PROBLEM STATEMENT: Stop after the line that contains "ring mcp: (171, 188)". Until then, retype each line of the entries exactly from the first one, skipping pictures.

[Stored data]
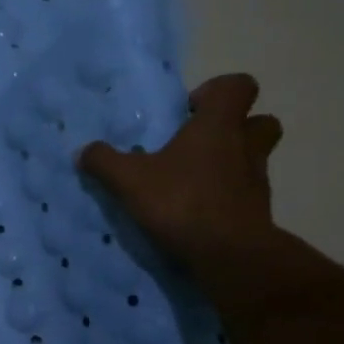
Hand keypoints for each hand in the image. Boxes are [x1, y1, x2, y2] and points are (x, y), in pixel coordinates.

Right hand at [78, 73, 283, 274]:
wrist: (230, 257)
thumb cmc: (183, 202)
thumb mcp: (129, 181)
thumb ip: (104, 162)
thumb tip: (84, 151)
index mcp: (218, 126)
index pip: (239, 86)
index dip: (217, 91)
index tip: (188, 110)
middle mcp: (245, 147)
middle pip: (260, 121)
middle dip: (236, 126)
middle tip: (199, 142)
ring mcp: (257, 181)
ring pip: (255, 159)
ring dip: (232, 163)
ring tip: (194, 180)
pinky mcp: (259, 213)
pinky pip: (247, 194)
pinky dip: (228, 197)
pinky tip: (199, 212)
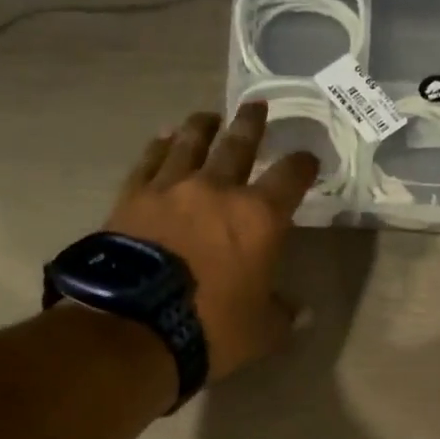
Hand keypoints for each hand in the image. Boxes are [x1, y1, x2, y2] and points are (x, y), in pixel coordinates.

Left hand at [104, 102, 318, 381]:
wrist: (136, 327)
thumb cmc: (211, 329)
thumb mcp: (261, 332)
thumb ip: (282, 315)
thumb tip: (301, 312)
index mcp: (260, 218)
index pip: (290, 178)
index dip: (302, 165)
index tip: (307, 159)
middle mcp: (218, 190)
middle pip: (238, 145)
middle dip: (252, 125)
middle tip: (257, 107)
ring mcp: (171, 188)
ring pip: (190, 143)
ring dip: (202, 126)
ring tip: (208, 116)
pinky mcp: (133, 196)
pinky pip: (150, 161)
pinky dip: (159, 147)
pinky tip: (162, 139)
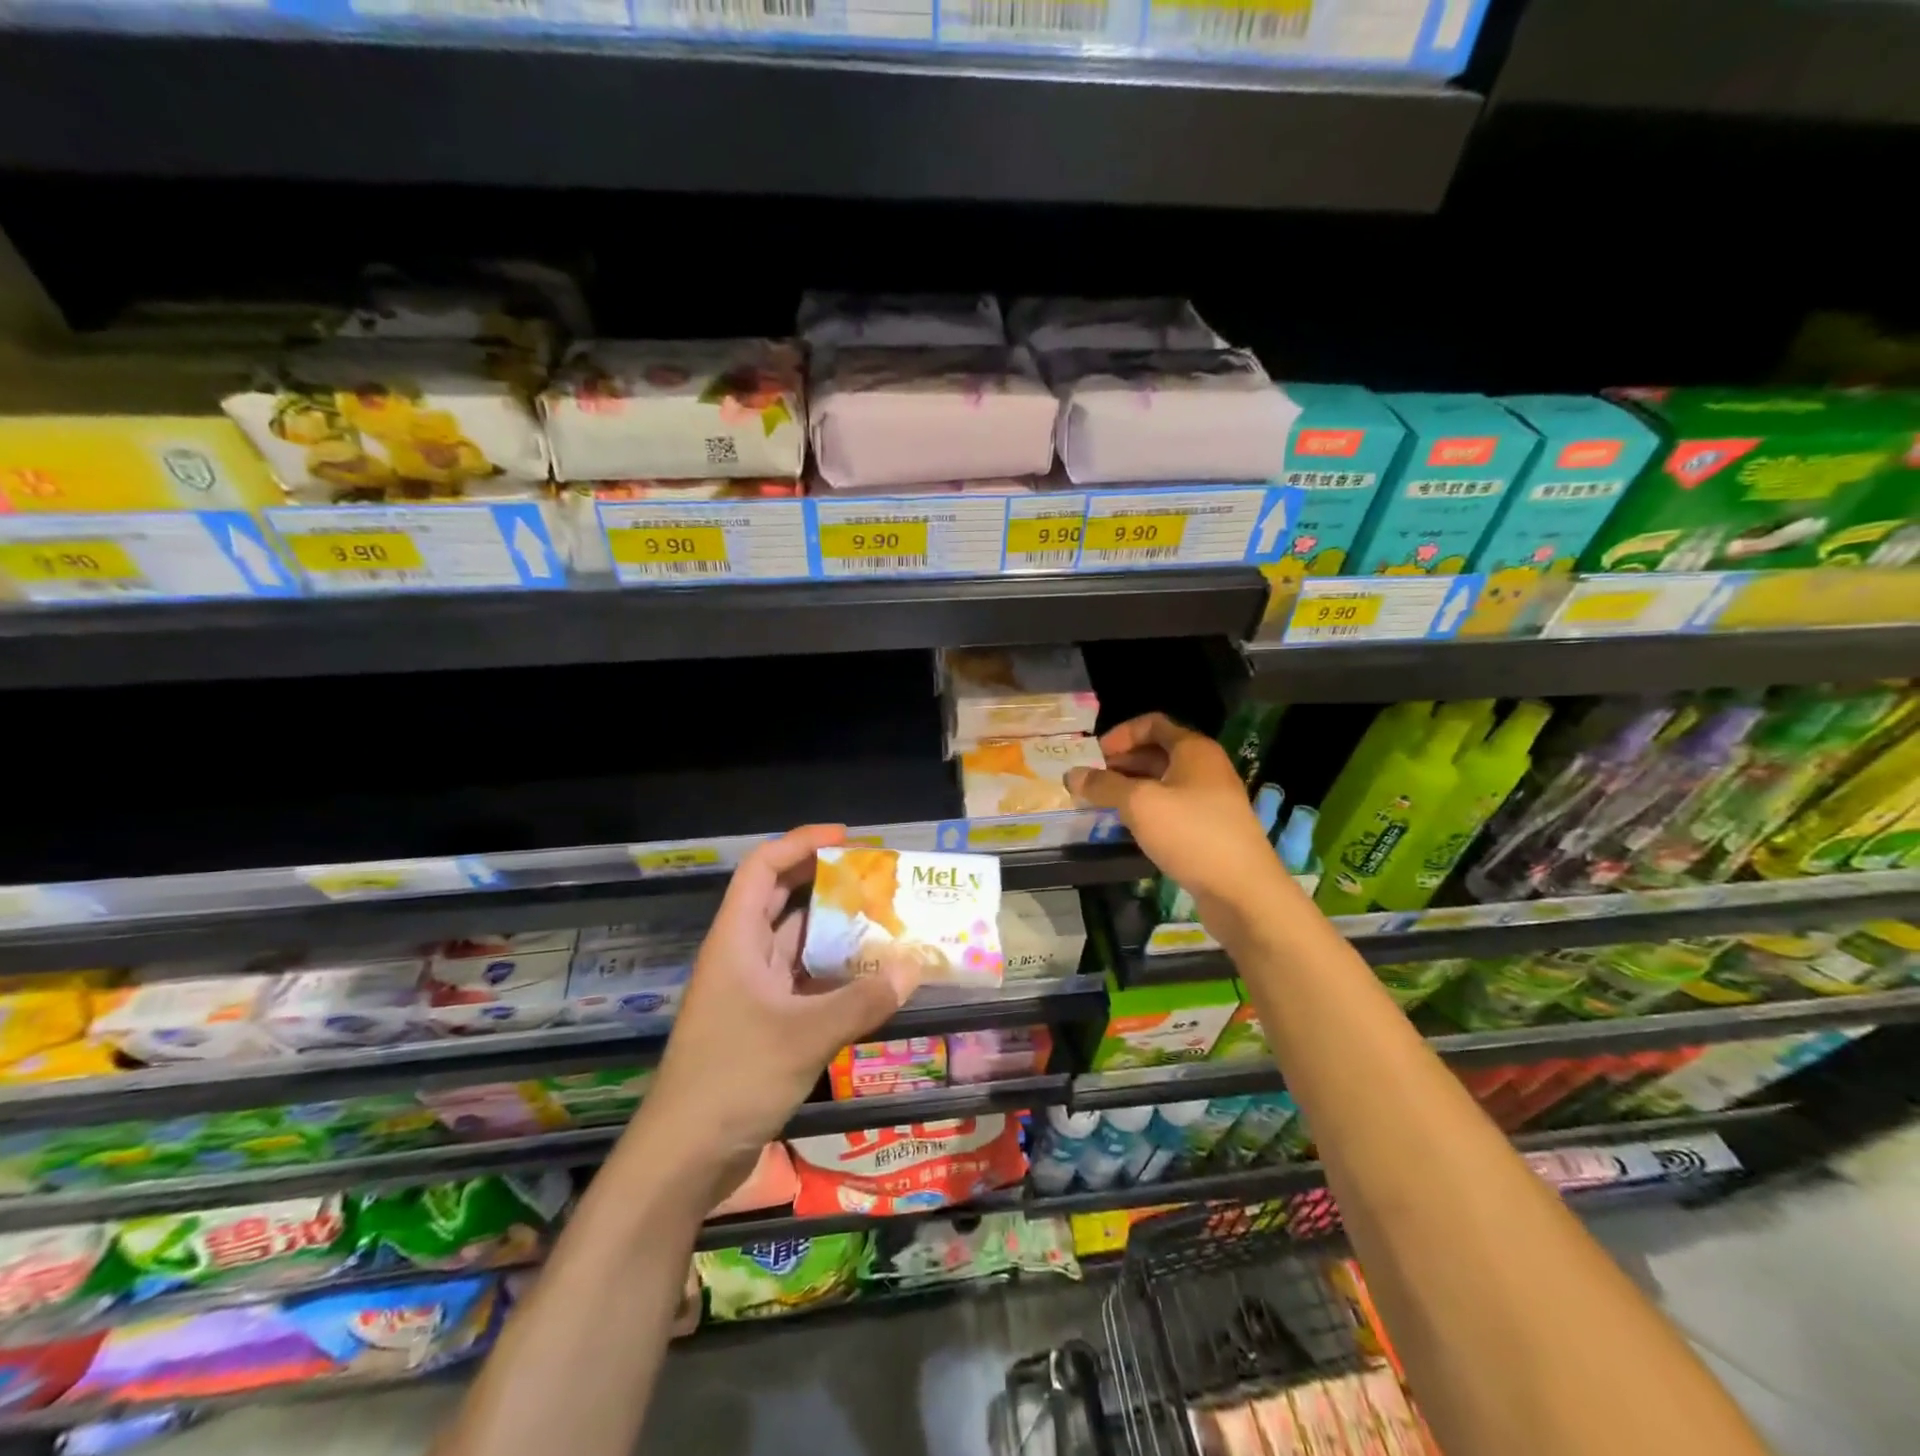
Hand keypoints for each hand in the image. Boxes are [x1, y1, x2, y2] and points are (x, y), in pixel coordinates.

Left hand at [635, 825, 919, 1201]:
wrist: (683, 1158)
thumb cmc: (733, 1079)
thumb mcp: (804, 1036)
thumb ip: (862, 1000)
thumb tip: (914, 966)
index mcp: (736, 940)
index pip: (762, 868)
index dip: (801, 844)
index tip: (848, 839)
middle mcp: (741, 956)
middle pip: (781, 900)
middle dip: (826, 883)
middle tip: (875, 878)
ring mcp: (750, 992)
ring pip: (796, 945)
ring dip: (835, 933)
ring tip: (885, 923)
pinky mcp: (762, 1024)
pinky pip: (803, 983)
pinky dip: (834, 976)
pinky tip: (870, 979)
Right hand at [1067, 713, 1287, 936]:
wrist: (1242, 890)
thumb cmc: (1191, 834)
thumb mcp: (1139, 804)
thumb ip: (1104, 785)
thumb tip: (1071, 774)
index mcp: (1194, 749)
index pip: (1152, 724)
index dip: (1120, 734)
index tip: (1094, 756)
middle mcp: (1205, 767)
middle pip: (1157, 752)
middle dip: (1121, 762)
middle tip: (1091, 782)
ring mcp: (1211, 798)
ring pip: (1163, 781)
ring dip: (1131, 787)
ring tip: (1102, 804)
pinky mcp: (1210, 827)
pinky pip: (1172, 806)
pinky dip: (1147, 809)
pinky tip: (1128, 826)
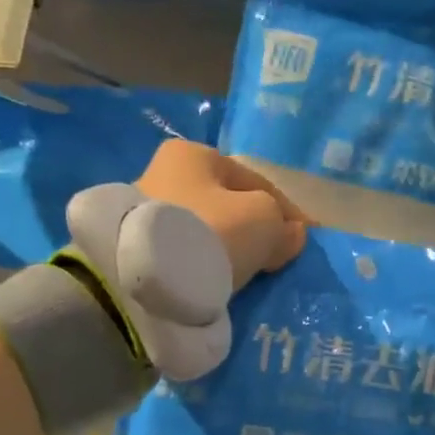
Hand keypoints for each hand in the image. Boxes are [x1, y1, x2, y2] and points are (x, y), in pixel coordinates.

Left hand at [135, 138, 306, 291]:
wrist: (145, 279)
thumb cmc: (210, 232)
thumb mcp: (262, 220)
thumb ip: (282, 225)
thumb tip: (292, 235)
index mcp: (192, 153)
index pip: (253, 181)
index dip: (284, 210)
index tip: (301, 239)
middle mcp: (162, 173)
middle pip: (224, 205)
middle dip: (249, 229)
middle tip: (271, 258)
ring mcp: (144, 213)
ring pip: (203, 231)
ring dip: (224, 248)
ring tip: (244, 274)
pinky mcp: (133, 249)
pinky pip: (184, 254)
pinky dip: (202, 264)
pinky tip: (215, 281)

WRITTEN SOLUTION:
Hand keypoints for each hand in the image. Boxes are [x1, y1, x2, y2] and points are (x, y), in pixel coordinates.

Right hand at [78, 73, 283, 274]:
wrist: (230, 257)
thumb cmc: (183, 202)
thumb mcp: (129, 181)
thumb ip: (104, 162)
thumb tip: (84, 151)
index mcp: (218, 126)
index pip: (239, 86)
index dip: (217, 91)
index tip: (188, 110)
middle mcp: (245, 147)
middle pip: (260, 121)
middle dip: (236, 126)
middle tip: (199, 142)
ring mcp: (257, 181)
ring pip: (255, 159)
ring dip: (232, 163)
ring tip: (194, 180)
pinky mcp: (259, 213)
pinky pip: (247, 194)
pinky dip: (228, 197)
pinky tip: (199, 212)
Hand keypoints for each hand in the image. Boxes are [x1, y1, x2, y2] and points are (x, y), in pixel coordinates.

Left hand at [104, 102, 318, 381]:
wrist: (136, 327)
thumb cmc: (211, 329)
thumb mcp: (261, 332)
thumb ip: (282, 315)
thumb tip: (301, 312)
index mcp: (260, 218)
index pip: (290, 178)
index dip: (302, 165)
index tip: (307, 159)
middle mcp: (218, 190)
middle pip: (238, 145)
middle dip: (252, 125)
middle tip: (257, 107)
ring mcp: (171, 188)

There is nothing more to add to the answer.